───── Stored data

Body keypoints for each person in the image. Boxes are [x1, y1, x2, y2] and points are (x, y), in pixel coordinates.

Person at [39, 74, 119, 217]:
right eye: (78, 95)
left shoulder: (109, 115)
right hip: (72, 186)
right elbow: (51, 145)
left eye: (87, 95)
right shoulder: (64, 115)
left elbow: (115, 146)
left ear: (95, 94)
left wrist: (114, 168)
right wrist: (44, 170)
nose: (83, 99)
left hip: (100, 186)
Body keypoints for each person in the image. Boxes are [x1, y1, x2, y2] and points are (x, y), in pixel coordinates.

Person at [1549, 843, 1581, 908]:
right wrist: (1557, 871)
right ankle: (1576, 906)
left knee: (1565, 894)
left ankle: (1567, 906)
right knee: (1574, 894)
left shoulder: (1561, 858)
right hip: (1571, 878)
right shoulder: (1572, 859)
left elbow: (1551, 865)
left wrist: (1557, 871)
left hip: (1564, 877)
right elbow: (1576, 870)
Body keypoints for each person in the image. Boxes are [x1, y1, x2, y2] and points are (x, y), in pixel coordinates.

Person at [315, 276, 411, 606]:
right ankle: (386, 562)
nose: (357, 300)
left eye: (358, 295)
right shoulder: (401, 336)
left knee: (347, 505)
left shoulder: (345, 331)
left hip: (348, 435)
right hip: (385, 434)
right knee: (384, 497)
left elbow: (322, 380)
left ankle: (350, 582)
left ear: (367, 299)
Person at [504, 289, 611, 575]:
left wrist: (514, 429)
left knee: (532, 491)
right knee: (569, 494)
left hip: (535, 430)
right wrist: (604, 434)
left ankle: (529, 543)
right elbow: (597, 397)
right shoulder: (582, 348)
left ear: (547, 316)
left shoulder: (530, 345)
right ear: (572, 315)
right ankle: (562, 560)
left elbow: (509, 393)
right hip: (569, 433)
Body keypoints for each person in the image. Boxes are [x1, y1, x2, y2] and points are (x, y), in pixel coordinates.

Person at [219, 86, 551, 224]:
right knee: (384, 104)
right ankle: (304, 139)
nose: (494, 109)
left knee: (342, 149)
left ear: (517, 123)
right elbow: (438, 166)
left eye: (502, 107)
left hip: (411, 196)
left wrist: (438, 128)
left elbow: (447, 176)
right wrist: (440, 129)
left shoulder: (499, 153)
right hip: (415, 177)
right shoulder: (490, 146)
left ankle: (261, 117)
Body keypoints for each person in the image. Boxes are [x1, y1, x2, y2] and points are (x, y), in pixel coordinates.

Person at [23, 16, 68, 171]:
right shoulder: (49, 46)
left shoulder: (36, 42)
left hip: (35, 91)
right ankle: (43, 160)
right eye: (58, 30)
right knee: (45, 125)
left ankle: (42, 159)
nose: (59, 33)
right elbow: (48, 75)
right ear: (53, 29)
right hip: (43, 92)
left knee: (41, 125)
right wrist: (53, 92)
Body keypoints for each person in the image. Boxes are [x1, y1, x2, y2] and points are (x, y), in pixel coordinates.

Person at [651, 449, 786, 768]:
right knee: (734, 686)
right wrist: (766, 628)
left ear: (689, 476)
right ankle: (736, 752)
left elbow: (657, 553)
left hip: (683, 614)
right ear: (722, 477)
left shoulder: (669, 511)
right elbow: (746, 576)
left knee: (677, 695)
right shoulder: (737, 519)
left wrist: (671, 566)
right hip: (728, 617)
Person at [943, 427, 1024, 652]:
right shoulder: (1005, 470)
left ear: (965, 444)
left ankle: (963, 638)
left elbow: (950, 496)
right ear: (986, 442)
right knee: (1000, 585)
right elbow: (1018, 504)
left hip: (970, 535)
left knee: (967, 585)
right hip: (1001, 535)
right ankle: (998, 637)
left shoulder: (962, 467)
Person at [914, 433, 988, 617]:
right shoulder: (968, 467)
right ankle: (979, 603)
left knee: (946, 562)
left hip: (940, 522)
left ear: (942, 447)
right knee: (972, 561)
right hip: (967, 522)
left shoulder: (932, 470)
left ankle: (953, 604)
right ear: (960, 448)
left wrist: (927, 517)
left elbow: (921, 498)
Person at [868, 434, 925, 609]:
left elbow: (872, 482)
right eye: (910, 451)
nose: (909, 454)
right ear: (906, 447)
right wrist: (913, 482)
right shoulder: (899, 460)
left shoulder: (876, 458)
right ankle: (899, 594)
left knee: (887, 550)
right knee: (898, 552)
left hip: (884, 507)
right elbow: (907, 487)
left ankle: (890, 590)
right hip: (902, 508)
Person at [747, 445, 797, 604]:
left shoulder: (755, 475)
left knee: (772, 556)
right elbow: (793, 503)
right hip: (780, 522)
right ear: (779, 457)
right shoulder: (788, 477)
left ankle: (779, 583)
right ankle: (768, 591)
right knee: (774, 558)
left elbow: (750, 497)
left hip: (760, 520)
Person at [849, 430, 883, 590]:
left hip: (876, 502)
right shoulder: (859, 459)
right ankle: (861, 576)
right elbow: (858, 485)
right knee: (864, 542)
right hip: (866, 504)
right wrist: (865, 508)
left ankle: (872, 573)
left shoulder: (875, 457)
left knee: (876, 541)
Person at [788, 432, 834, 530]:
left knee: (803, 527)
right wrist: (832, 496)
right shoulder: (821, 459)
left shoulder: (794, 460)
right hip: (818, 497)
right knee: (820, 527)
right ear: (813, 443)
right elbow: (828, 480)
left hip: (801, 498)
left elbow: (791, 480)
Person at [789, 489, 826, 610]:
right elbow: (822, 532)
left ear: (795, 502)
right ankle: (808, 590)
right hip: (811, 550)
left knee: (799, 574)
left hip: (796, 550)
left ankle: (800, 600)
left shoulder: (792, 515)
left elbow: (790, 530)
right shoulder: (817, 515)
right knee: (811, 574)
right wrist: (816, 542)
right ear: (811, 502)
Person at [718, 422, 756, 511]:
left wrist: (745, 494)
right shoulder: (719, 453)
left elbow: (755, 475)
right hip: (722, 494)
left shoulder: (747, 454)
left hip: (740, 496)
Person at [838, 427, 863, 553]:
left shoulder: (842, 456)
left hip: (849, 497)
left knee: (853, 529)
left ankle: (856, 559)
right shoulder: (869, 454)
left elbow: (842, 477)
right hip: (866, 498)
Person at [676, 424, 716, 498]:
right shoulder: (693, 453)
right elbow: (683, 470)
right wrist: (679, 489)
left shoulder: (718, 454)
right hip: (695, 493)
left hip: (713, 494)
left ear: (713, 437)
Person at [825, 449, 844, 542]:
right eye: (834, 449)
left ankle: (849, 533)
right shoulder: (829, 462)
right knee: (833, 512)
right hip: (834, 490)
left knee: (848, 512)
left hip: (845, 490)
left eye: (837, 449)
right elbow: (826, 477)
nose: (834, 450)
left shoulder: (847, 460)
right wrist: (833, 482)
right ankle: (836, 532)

──────────

How to complete this task: Keep both end lines and retype everything in the records above from the line containing "right ankle: (768, 591)" through the line containing "right hip: (866, 504)", exactly, with nothing else.

Response box:
right ankle: (768, 591)
right knee: (774, 558)
left elbow: (750, 497)
left hip: (760, 520)
Person at [849, 430, 883, 590]:
left hip: (876, 502)
right shoulder: (859, 459)
right ankle: (861, 576)
right elbow: (858, 485)
right knee: (864, 542)
right hip: (866, 504)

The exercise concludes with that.